Coluna do Alexandre
Nº 19 - Abril/2015

Porque a moto?

Nesses tempos bicudos de crise e imposto de renda detive-me a observar minhas motos na garagem. São três, olhando-as me perguntei porque diabos um homem troca um carro com direção hidráulica, ar condicionado e outros mimos por um veículo com duas rodas, cuja característica mais primária é tombar ao chão, que nos sujeita às intempéries, sujeiras do asfalto, quedas, sol no lombo, com o calor infernal que o acompanha e a temida “água podre” na pista, vinda sabe-se lá de onde e que, após a passagem dos pneus, teima em respingar nas nossas canelas, trazendo à tona nossos medos mais primitivos de micróbios e pernas caindo.

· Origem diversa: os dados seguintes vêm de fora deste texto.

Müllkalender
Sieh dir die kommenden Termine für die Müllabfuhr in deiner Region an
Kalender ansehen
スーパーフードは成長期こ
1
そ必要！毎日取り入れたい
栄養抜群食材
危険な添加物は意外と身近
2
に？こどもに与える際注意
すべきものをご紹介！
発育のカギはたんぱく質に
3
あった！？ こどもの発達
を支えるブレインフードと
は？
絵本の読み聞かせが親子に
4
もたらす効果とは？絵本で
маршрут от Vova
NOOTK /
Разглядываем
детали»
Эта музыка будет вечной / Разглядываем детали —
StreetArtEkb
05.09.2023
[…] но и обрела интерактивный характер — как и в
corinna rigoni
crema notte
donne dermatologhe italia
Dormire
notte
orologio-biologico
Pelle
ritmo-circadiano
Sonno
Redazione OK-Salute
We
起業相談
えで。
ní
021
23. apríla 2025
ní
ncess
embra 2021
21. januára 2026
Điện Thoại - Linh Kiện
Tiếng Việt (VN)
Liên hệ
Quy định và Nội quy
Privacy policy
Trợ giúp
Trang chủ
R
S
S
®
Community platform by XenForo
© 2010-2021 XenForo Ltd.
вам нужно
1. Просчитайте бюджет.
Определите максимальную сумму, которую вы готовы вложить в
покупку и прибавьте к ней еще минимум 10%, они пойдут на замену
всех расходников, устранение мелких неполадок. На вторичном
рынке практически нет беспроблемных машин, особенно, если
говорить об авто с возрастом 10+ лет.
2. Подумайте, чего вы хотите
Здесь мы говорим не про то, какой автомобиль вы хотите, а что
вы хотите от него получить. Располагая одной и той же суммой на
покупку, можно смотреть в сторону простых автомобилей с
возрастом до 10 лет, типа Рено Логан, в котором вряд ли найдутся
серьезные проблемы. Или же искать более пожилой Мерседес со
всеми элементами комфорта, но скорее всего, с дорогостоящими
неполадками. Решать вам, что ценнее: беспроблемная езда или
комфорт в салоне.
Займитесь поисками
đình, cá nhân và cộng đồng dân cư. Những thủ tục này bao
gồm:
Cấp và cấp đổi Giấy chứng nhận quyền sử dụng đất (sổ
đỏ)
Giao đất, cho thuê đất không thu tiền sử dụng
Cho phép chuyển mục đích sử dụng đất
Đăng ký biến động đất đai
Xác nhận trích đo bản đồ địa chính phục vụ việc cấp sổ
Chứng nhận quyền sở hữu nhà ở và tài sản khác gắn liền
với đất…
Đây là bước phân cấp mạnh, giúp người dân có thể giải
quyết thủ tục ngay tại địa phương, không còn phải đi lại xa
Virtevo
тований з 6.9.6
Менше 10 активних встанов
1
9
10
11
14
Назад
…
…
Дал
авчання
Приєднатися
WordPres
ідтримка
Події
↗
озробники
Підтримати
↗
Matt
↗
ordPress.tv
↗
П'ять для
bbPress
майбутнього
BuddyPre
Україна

Sendo um sujeito que trabalha em excesso vejo-me constantemente envolto em prazos, horários, despesas, escalas difíceis de compatibilizar, feriados em hospitais, como este sábado de aleluia em que redijo este texto e outras cansativas similitudes. Escolhi viver assim a partir de alguns projetos de vida e de vivências dolorosas do passado, que ensinaram ser o homem que não vive o presente, pensando somente no futuro, um tolo. Por outro lado, viver o presente sem pensar no futuro é sempre um descuido. Isso torna a vida um pouco mais trabalhosa, pois é necessário gastar e poupar ao mesmo tempo. Em última análise poderia dizer que procurei meu próprio cansaço. Se esta constatação serve de consolo, não resolve o imbróglio. Disponho hoje de pouco tempo livre, as pessoas que amo reclamam de minha ausência, assim como meus amigos.

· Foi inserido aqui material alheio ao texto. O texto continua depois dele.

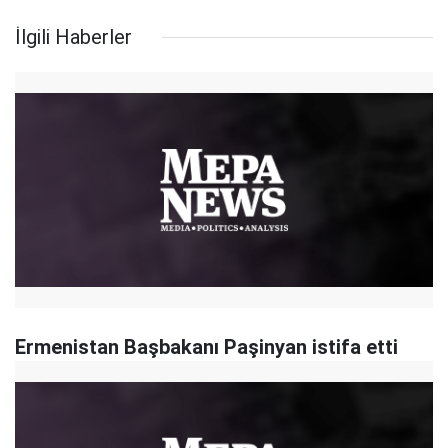
İlgili Haberler
Ermenistan Başbakanı Paşinyan istifa etti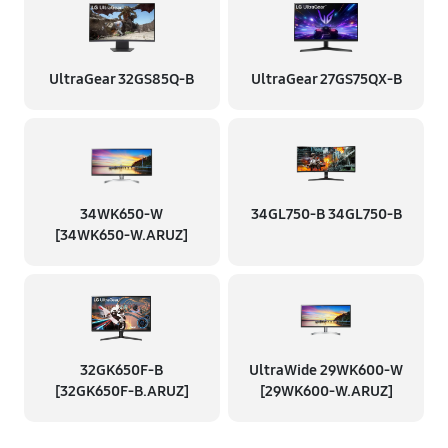
UltraGear 32GS85Q-B
UltraGear 27GS75QX-B
34WK650-W
34GL750-B 34GL750-B
[34WK650-W.ARUZ]
32GK650F-B
UltraWide 29WK600-W
[32GK650F-B.ARUZ]
[29WK600-W.ARUZ]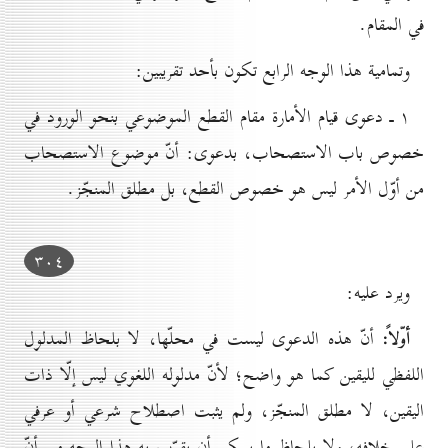
في المقام.
وتمامية هذا الوجه الرابع تكون بأحد تقريبين:
۱ ـ دعوى قيام الأمارة مقام القطع الموضوعي بنحو الورود في
خصوص باب الاستصحاب، بدعوى: أنّ موضوع الاستصحاب
من أوّل الأمر ليس هو خصوص القطع، بل مطلق المنجّز.
۳٠٤
ويرد عليه:
أوّلاً:
أنّ هذه الدعوى ليست في محلّها، لا بلحاظ المدلول
اللفظي لليقين كما هو واضح؛ لأنّ مدلوله اللغوي ليس إلّا ذات
اليقين، لا مطلق المنجّز، ولم يثبت اصطلاح شرعي أو عرفي
على خلافه، ولا بلحاظ ما يمكن أن يقرّب به هذا الوجه من أنّ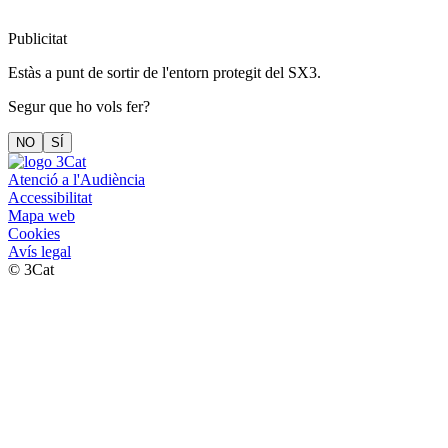
Publicitat
Estàs a punt de sortir de l'entorn protegit del SX3.
Segur que ho vols fer?
NO
SÍ
Atenció a l'Audiència
Accessibilitat
Mapa web
Cookies
Avís legal
© 3Cat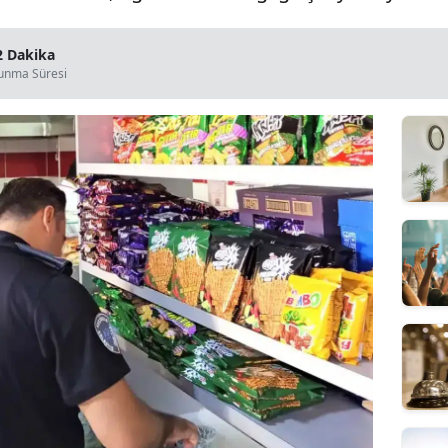
2 Dakika
unma Süresi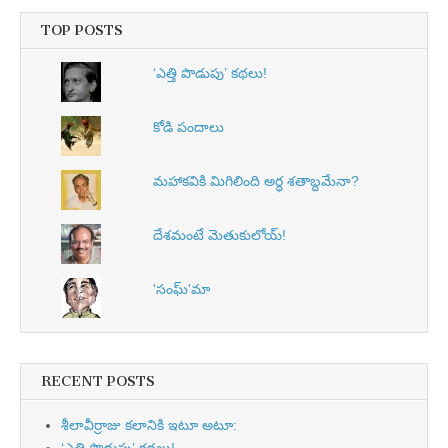
TOP POSTS
‘ఎత్తి పొడుపు’ కథలు!
కోడి పందాలు
మహాకవికి మిగిలింది అర్ధ శతాబ్దమేనా?
దేశమంటే మెతుకులోయ్‌!
'సంఘ్'మా
RECENT POSTS
శీలావీర్రాజు కలానికి ఇటూ అటూ: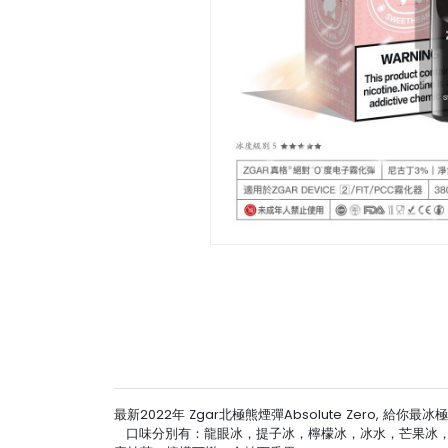
最新2022年 Zgar北極熊煙彈Absolute Zero
口味分別有：龍眼冰，提子冰，檸檬冰，冰水，芒果冰，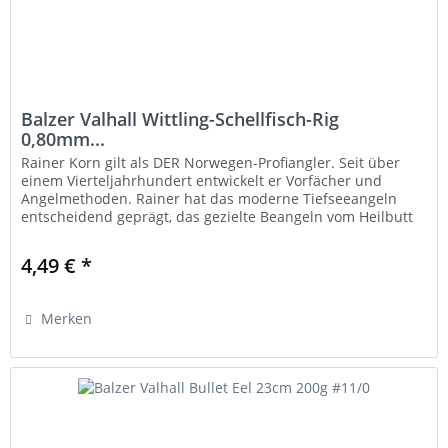
Balzer Valhall Wittling-Schellfisch-Rig
0,80mm...
Rainer Korn gilt als DER Norwegen-Profiangler. Seit über
einem Vierteljahrhundert entwickelt er Vorfächer und
Angelmethoden. Rainer hat das moderne Tiefseeangeln
entscheidend geprägt, das gezielte Beangeln vom Heilbutt
auf den Weg...
4,49 € *
Merken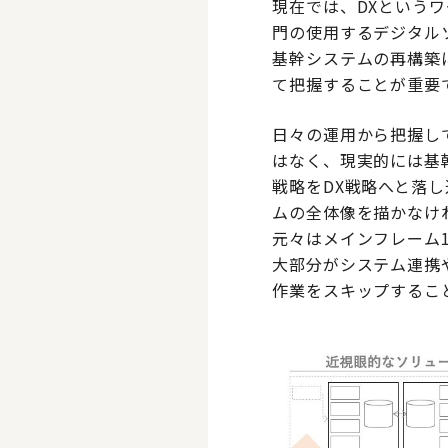
現在では、DXという
門の使用するデジタル
基幹システムの再構築
て把握することが重要
日々の運用から把握し
はなく、現実的には基
戦略をDX戦略へと落
ムの全体像を描かなけ
元々はメインフレーム
大部分がシステム連携
作業をスキップするこ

A vida humana na Terra é difícil e dura. Sempre ao passar por pontos de ônibus lotados, atender meus pacientes de SUS, que perdem consultas por não ter sequer o dinheiro da condução, ver gente esforçada trabalhando duro em troca de subsistência, sem qualquer possibilidade de almejar uma vida melhor, penso em Adão e Eva e na triste realidade de comer nosso pão a partir do suor do próprio rosto. Vejo-me um abençoado, que teve as oportunidades de galgar posições melhores a partir do próprio esforço. O mérito é sempre daquele que realiza, mas as condições para que esse mérito seja possível dependem de muitas outras coisas. Pai e mãe que incentivem, Deus, provendo saúde e inteligência. Determinação, companhias certas, desejo e talvez o mais difícil: acreditar em um esforço cujo fim não é visível e cujo resultado não sabemos nem temos condições intelectuais de aquilatar enquanto o depreendemos.

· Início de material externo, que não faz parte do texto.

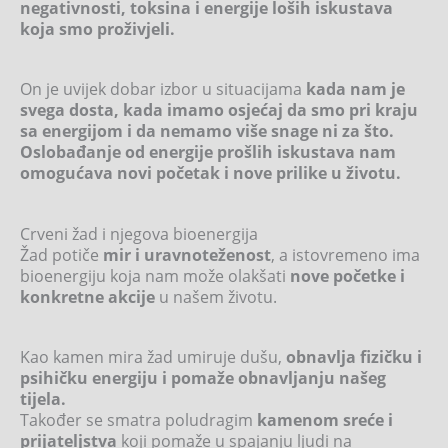
negativnosti, toksina i energije loših iskustava
koja smo proživjeli.
On je uvijek dobar izbor u situacijama
kada nam je
svega dosta, kada imamo osjećaj da smo pri kraju
sa energijom i da nemamo više snage ni za što.
Oslobađanje od energije prošlih iskustava nam
omogućava novi početak i nove prilike u životu.
Crveni žad i njegova bioenergija
Žad potiče
mir i uravnoteženost
, a istovremeno ima
bioenergiju koja nam može olakšati
nove početke i
konkretne akcije
u našem životu.
Kao kamen mira žad umiruje dušu,
obnavlja fizičku i
psihičku energiju i pomaže obnavljanju našeg
tijela.
Također se smatra poludragim
kamenom sreće i
prijateljstva
koji pomaže u spajanju ljudi na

Explicar o magnetismo das motos começa, paradoxalmente, pelo próprio capacete. Poucas coisas nos colocam tão em contato com nós mesmos quanto esse item de segurança. Sentimos nossa respiração, o calor que nos emana do rosto, o suor da testa, o hálito. Os sentidos seguem limitados, a audição é abafada, a visão tem ângulo estreito e é prejudicada pela viseira. Não há com quem falar e o tato não ultrapassa os limites das manetes. É um ambiente perfeito para o contato consigo mesmo, sem o tédio das meditações, posto ser necessário fazer curvas, calcular trajetórias, desviar de buracos e observar o perfeito equilíbrio entre os dois freios nas paradas.

Gostar de motos não é um estilo de vida como dizem alguns, não é solução de problemas nem tampouco alguma panaceia que nos livre de males existenciais. A moto em última análise nos põe em contato com nosso íntimo e com o ambiente que nos cerca, em sua forma mais crua: sol, calor, frio, chuva, vento. Nos desperta emoções primárias: relaxamento, medo, alívio, vitória. Nada muito elaborado ou complexo. Uma somatória de coisas simples onde entramos em contato com o complexo que somos, onde dirimimos dúvidas, criamos outras, esquecemos das tensões, encontramos o relaxamento e por vezes a paz. Não se busca a moto para estar sozinho. Busca-se a moto para ser melhor em conjunto, é um momento sabático no cotidiano, de reflexão sobre si mesmo e sobre a vida. Tudo embalado pelo ronco do motor, pela arrancada, a manobra arrojada, a velocidade. Muitas vezes dentro de paisagens deliciosas, nos remetendo àquele tempo em que podíamos ser irresponsáveis garotos, sonhando ser o Nelson Piquet.